Task details: Pull out every line of the records below that contains the string "orange", matching case exactly.

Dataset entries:

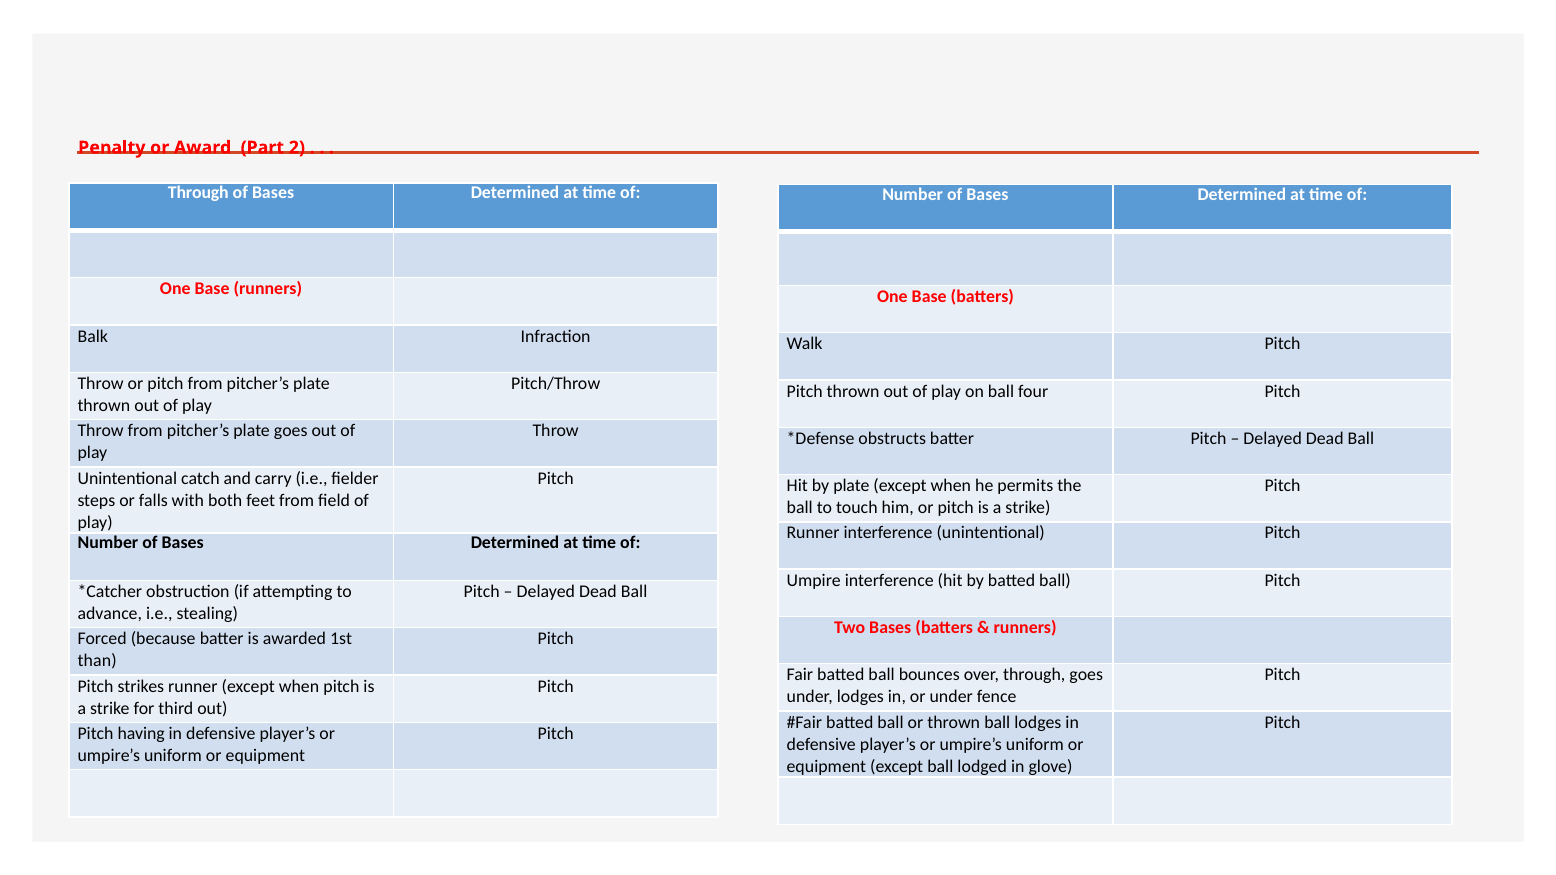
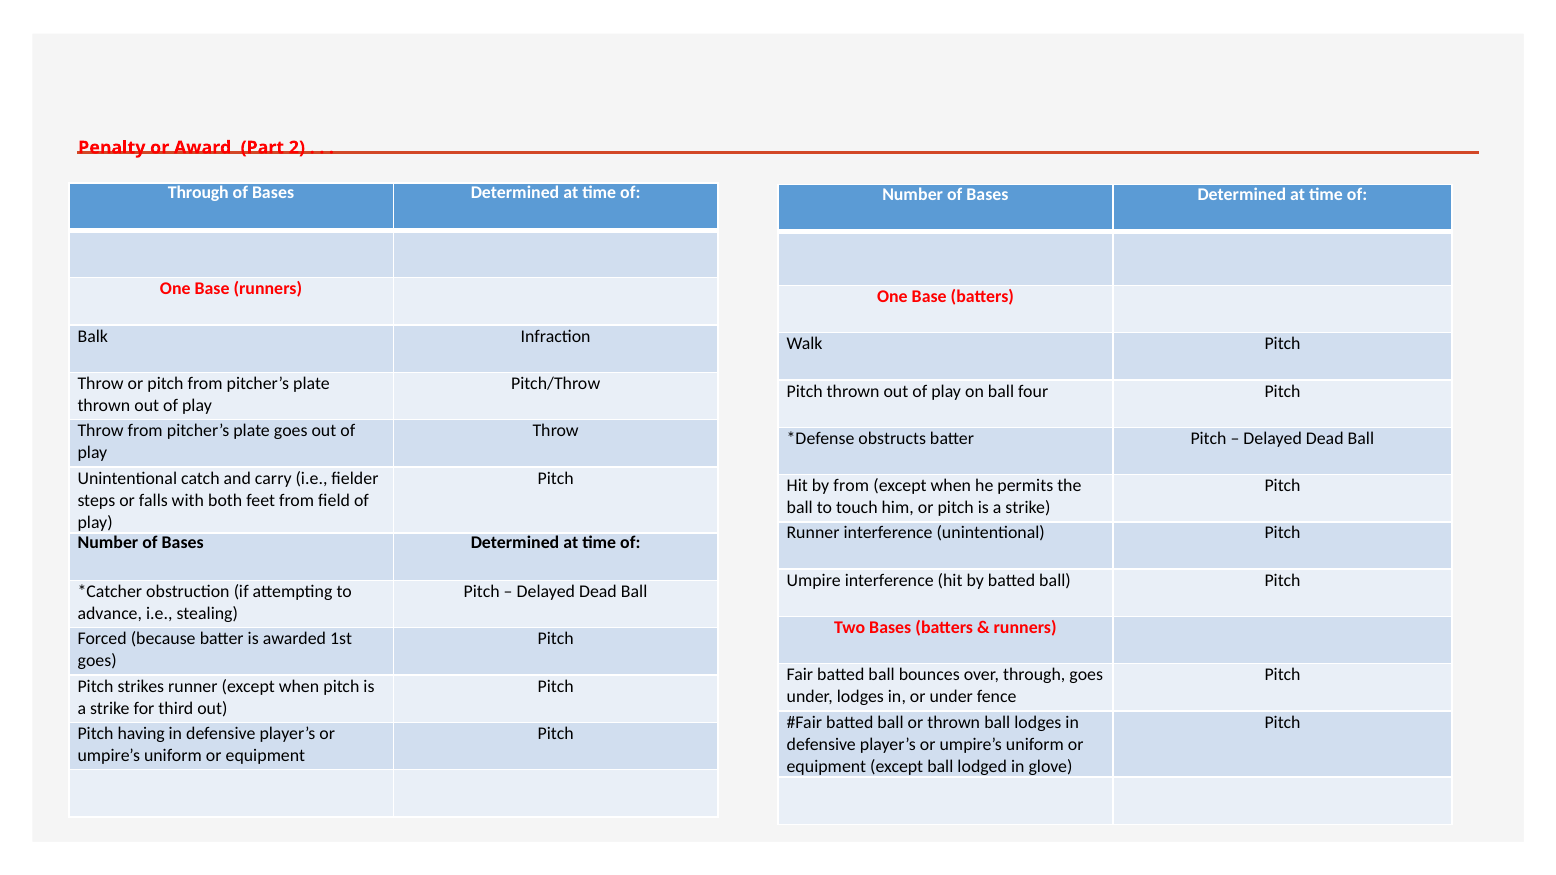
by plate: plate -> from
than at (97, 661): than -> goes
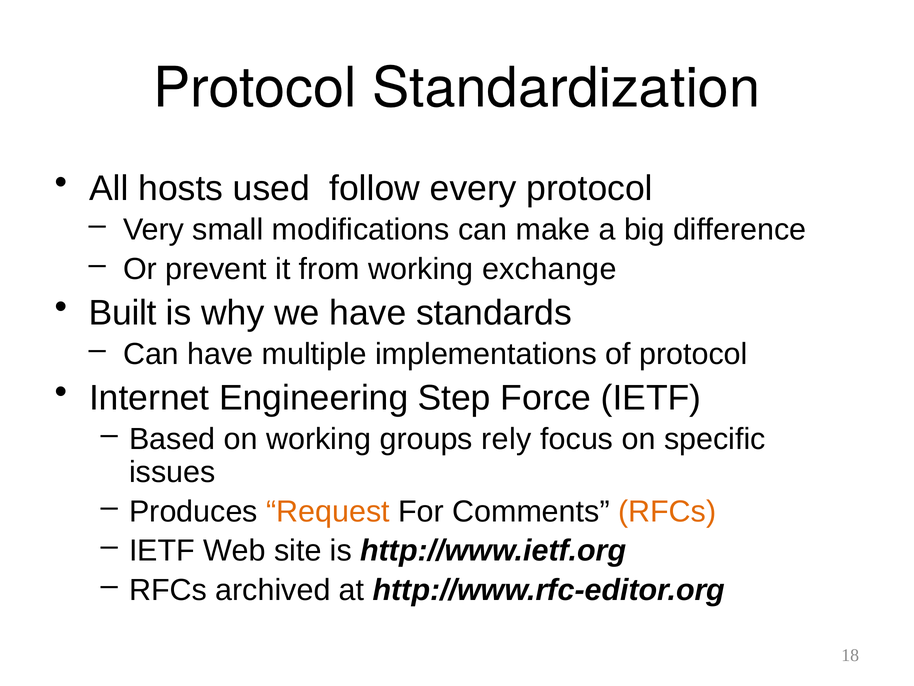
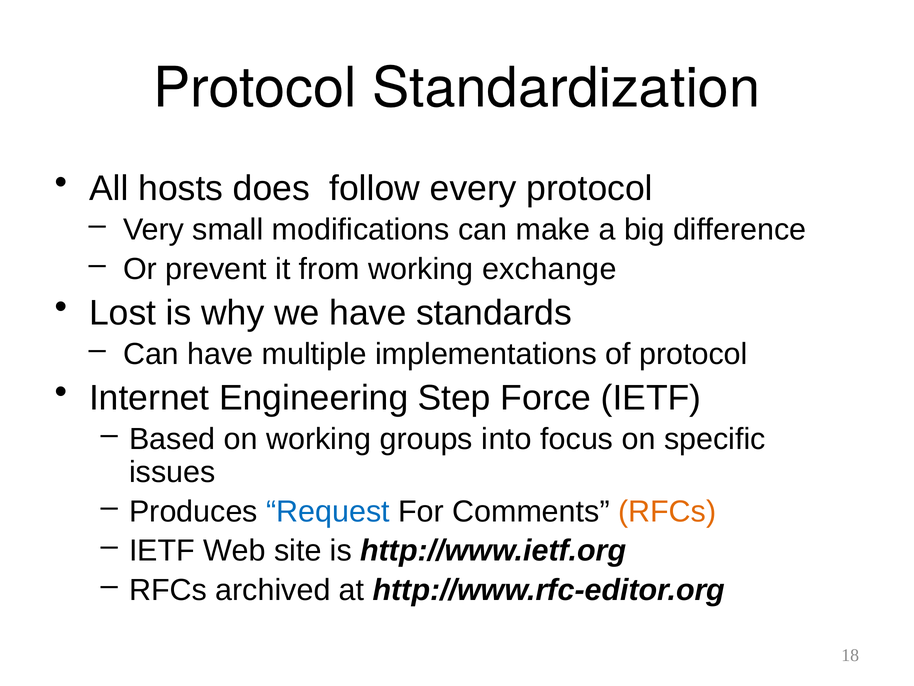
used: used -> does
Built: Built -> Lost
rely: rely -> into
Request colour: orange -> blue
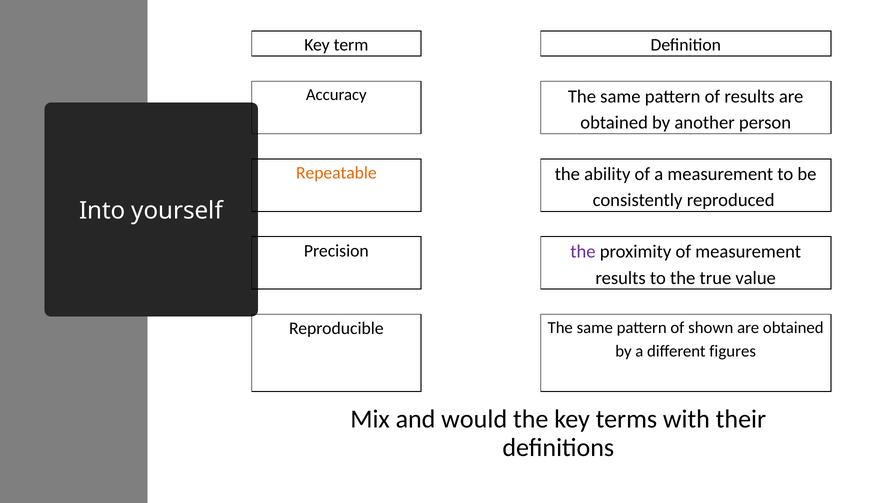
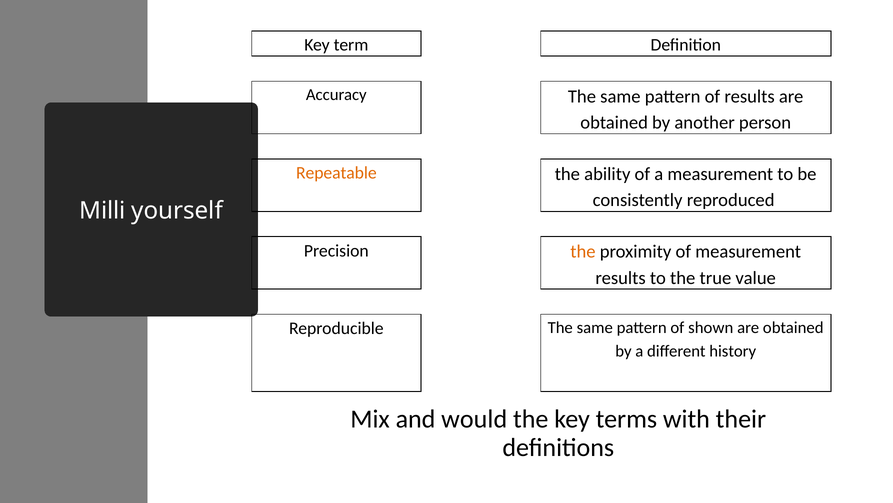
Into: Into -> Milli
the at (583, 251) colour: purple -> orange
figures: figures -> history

Solution for this task:
Request colour: orange -> blue
the at (583, 251) colour: purple -> orange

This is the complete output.